Poisson regression has been commonly applied to estimate disasters or disease risks and perform factor analysis [
25,
26]. The method is very suitable for modeling the data on the accumulated count of events that take place with low probability, such as diseases rate and death rates, especially when the observations approximately follow the Poisson distribution. Moreover, simple models such as generalized linear regression including Poisson regression are more suitable for small dataset and have more interpretability than complex machine learning algorithms. Aforementioned statistical models consider a weighted score or a probability as the metric of flood risk while the study considers the count of flood alarming events in history as the metric of flood risk because the frequency is also representative of occurrence rate when different hydrological stations have the same number of observations. The new data from hydrological stations currently available, allow a much better spatial pattern analysis.
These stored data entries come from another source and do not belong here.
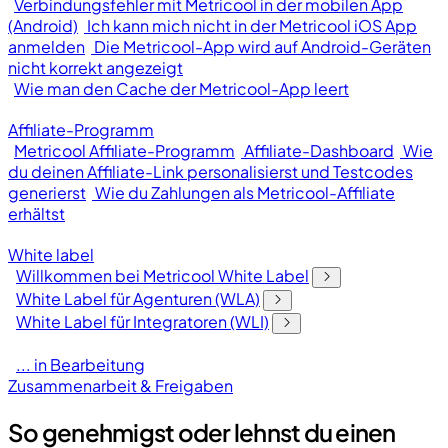
Verbindungsfehler mit Metricool in der mobilen App
(Android)
Ich kann mich nicht in der Metricool iOS App
anmelden
Die Metricool-App wird auf Android-Geräten
nicht korrekt angezeigt
Wie man den Cache der Metricool-App leert
Affiliate-Programm
Metricool Affiliate-Programm
Affiliate-Dashboard
Wie
du deinen Affiliate-Link personalisierst und Testcodes
generierst
Wie du Zahlungen als Metricool-Affiliate
erhältst
White label
Willkommen bei Metricool White Label
White Label für Agenturen (WLA)
White Label für Integratoren (WLI)
... in Bearbeitung
Zusammenarbeit & Freigaben
So genehmigst oder lehnst du einen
Moreover, some count observations often exhibit spatial autocorrelation which exists in most geospatial processes [
27], according to the First Law of Geography [
28]. Failure to consider spatial effects of flood alarming events based on the nature of the basin’s connectivity in the regression model will lead to model uncertainty, thus, spatial autocorrelation must be included in the regression model [
29,
30]. Whether spatial autocorrelation exists in the observations of geographical units can be tested using Moran’s I.
Eigenvector spatial filtering method is proposed to account for spatial effects [
31]. This method selects a subset of eigenvectors from the spatial weight matrix that represent the spatial distribution pattern and then adds them to the ordinary Poisson regression model as independent proxy variables [
32]. The linear combination of these eigenvectors filters the spatial autocorrelation out of the observations, which enables the observations in different geographical units to be independent [
33,
34].
In this paper, we propose the eigenvector spatial filtering Poisson regression (ESFPS) model for the estimation of flood risk, using the frequency of flood alarming events observed by hydrological stations in the middle reaches of the Yangtze River in China. Independent hazard-causing variables include elevation (ELE), slope (SLO), elevation standard deviation (ESD), river density (DEN), distance to mainstream (DIST), normalized difference vegetation index (NDVI), annual mean rainfall, mean annual maximum of three-day accumulated precipitation (ACC) and frequency of extreme rainfall (EXE), because these factors are considered to aggravate or trigger flooding or are closely associated with flood risk in the study area. The model results will be compared with the results of Poisson regression and negative binomial regression, and the best model will be used to predict the flood risk throughout the basin and analyze the spatial distribution pattern of flood risk.